HBO Celebrates Ann Richards With 'All About Ann' So Here's a Quick History Crash Course
Some women are so amazing they can inspire both a Broadway play and an HBO documentary. And Ann Richards certainly deserves HBO's (and everyone else's) attention. A Texas governor with a silver-tongue and undying ambition, she rejected the notion that she ought to do the traditional housewife thing and instead set her sights on changing the face of politics for women forever. Richards might have lost her battle with esophageal cancer in 2006 at 73 years old, but her dry wit and sheer awesomeness continue to live on.
Before All About Ann, the documentary that will take us inside her life and political career, airs Monday at 9 PM ET, let's learn a bit about what makes Richards such an incredible female figure — not only in politics, but in life in general. Richards was so unbelievably cool.
She poked fun at George Bush Sr. every chance she got.
Richards might have been a little intimidated to give the keynote speech at the 1988 Democratic convention, but she never let them see her sweat — least of all George H.W. Bush, her competitor.
When she took the stage, Richards said, “I’m delighted to be here with you this evening, because after listening to George Bush all these years, I figured you needed to know what a real Texas accent sounds like.” She went on to mention that he was born with “a silver foot in his mouth.”
Did he need ice for that burn? Yes, he did indeed.

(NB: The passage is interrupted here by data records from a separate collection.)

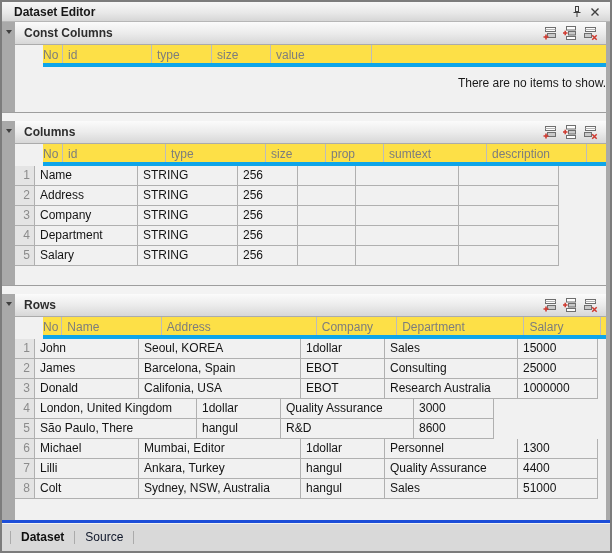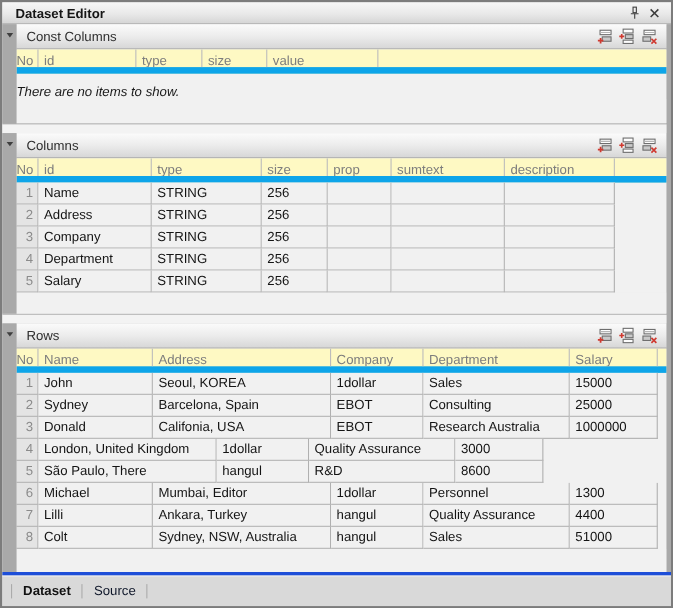--- a/index.html
+++ b/index.html
@@ -30,7 +30,7 @@
   .sechead{height:23px;flex:0 0 23px;display:flex;align-items:center;padding:0 6px 0 9px;
            background:linear-gradient(180deg,#fbfbfb 0%,#ececec 50%,#d7d7d7 100%);
            border-bottom:1px solid #ababab;}
-  .sechead .sectitle{flex:1;color:#2e2e2e;}
+  .sechead .sectitle{flex:1;color:#2e2e2e;font-weight:bold;}
   .toolbtn{width:20px;height:18px;display:flex;align-items:center;justify-content:center;cursor:default;}
   .toolbtn svg{display:block;}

She struggled with alcoholism and was reluctant to join AA in case she lost her wit.
Richards may have had a drinking problem, but she finally beat her alcoholic tendencies in the ‘80s, according to Legacy. And although she eventually joined AA, Richards admitted that she was a bit hesitant, lest she run the risk of losing her quick wit.

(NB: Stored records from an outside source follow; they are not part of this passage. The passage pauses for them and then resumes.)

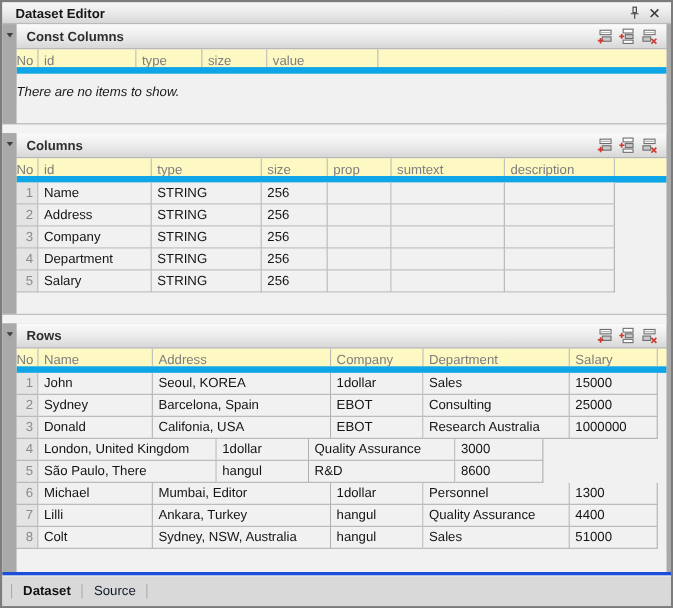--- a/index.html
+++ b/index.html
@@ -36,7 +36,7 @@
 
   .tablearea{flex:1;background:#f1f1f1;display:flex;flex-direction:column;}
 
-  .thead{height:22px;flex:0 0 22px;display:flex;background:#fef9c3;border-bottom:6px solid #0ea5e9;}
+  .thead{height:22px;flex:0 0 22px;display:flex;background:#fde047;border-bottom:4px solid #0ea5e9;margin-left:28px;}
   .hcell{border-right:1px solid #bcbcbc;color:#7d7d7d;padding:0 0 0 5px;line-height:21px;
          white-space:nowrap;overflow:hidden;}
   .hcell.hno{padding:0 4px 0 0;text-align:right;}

“I have seen the very bottom of life. I was so afraid I wouldn’t be funny anymore,” Richards admitted. “I just knew that I would lose my zaniness and my sense of humor. But I didn’t. Recovery turned out to be a wonderful thing.”
She took up riding motorcycles in her 50s.

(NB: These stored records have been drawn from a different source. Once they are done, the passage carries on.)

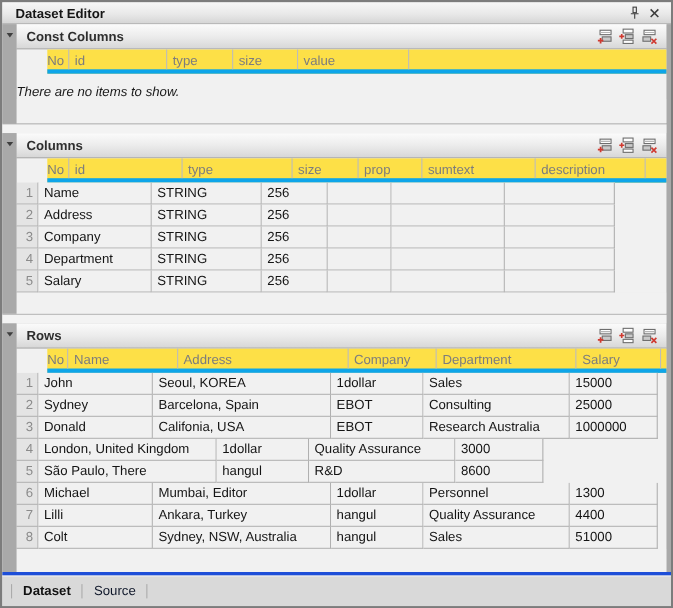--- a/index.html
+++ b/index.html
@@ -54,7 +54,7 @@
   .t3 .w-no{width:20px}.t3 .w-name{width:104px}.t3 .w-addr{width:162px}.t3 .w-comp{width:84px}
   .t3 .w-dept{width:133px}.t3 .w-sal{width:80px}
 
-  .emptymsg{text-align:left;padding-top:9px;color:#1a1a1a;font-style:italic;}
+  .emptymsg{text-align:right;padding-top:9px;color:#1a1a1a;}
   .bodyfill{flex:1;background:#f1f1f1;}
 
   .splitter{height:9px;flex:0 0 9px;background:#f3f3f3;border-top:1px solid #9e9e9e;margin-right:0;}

Your kids are grown, you’ve already served as governor in your home state, and things are starting to get a little boring. What do you do? Buy a Harley and learn to ride, if you’re Ann Richards. She took up the hobby at nearly 60 years old, simply because she needed to “do something kind of jazzy,” according to CNN. Um, yeah, that’ll do it.
She made politics more accessible for women everywhere.
“Women, it was painfully clear, weren’t going to be allowed to use their brains, and I certainly wanted to use mine,” Richards so famously said. And use her brain she did — Richards’ career spanned over three decades, during which she tirelessly campaigned for women’s rights. And appropriately enough, her daughter Cecile Richards later went on to become the president of Planned Parenthood.
“Ginger Rogers did everything Fred Astaire did,” Richards said. “She just did it backwards and in high heels.”